---------- Information supplied ----------

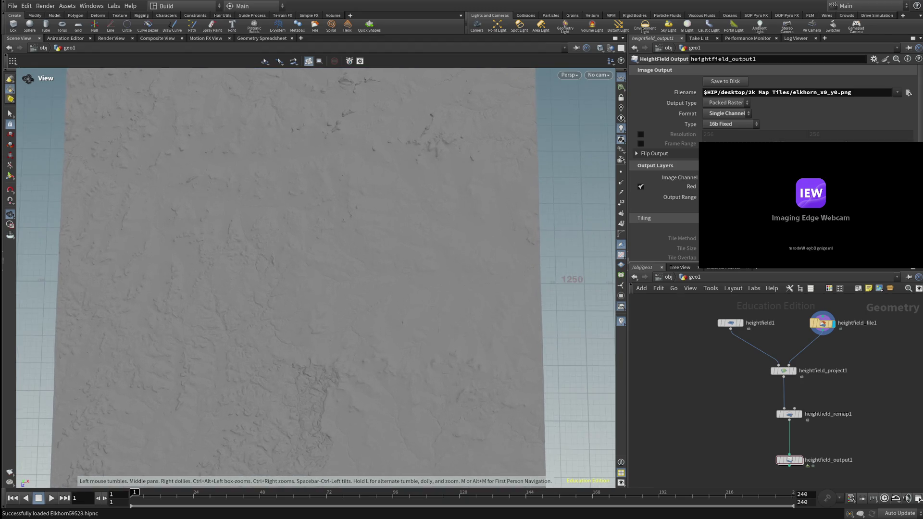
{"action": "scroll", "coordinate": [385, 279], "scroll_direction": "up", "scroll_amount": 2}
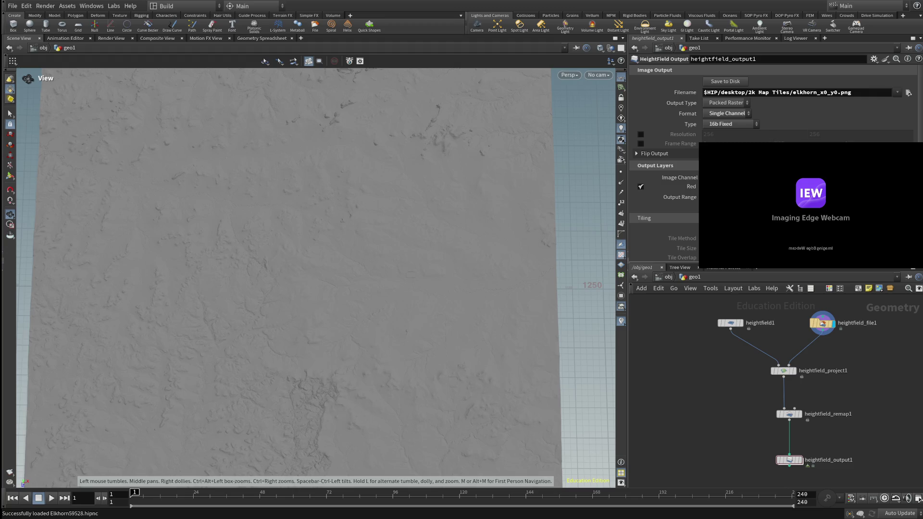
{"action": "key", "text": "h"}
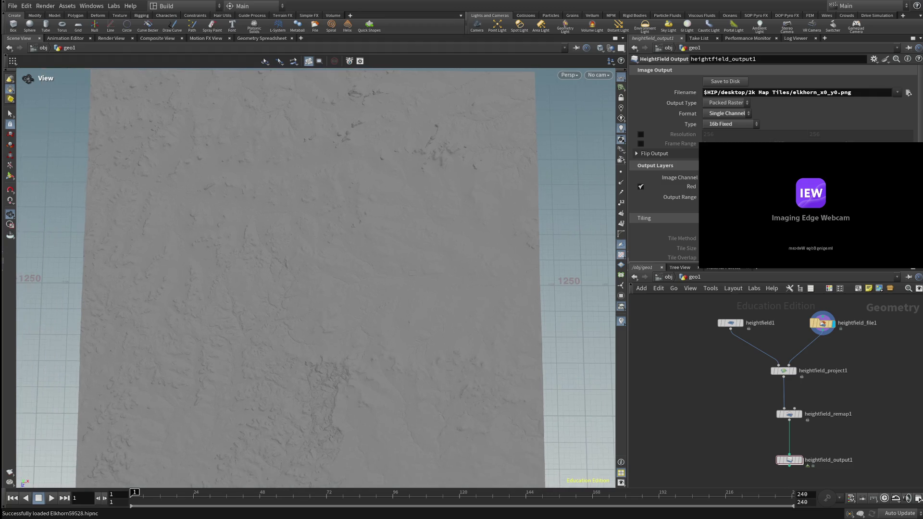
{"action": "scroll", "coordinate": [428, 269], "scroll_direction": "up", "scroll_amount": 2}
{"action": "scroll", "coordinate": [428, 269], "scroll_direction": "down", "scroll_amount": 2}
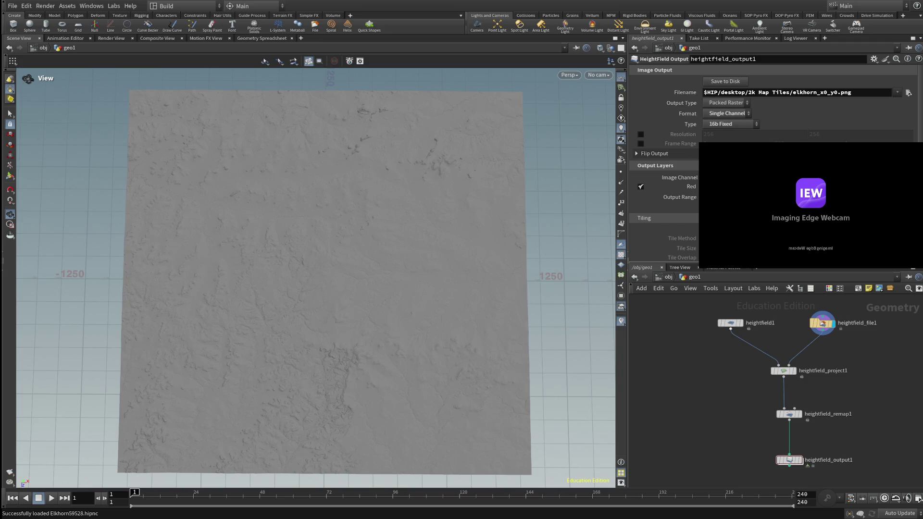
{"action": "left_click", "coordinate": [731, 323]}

----------

**Assigned task:**
Leave out the pictures, then return every line of the data exactly.

**Output for this task:**
{"action": "scroll", "coordinate": [385, 279], "scroll_direction": "up", "scroll_amount": 2}
{"action": "key", "text": "h"}
{"action": "scroll", "coordinate": [428, 269], "scroll_direction": "up", "scroll_amount": 2}
{"action": "scroll", "coordinate": [428, 269], "scroll_direction": "down", "scroll_amount": 2}
{"action": "left_click", "coordinate": [731, 323]}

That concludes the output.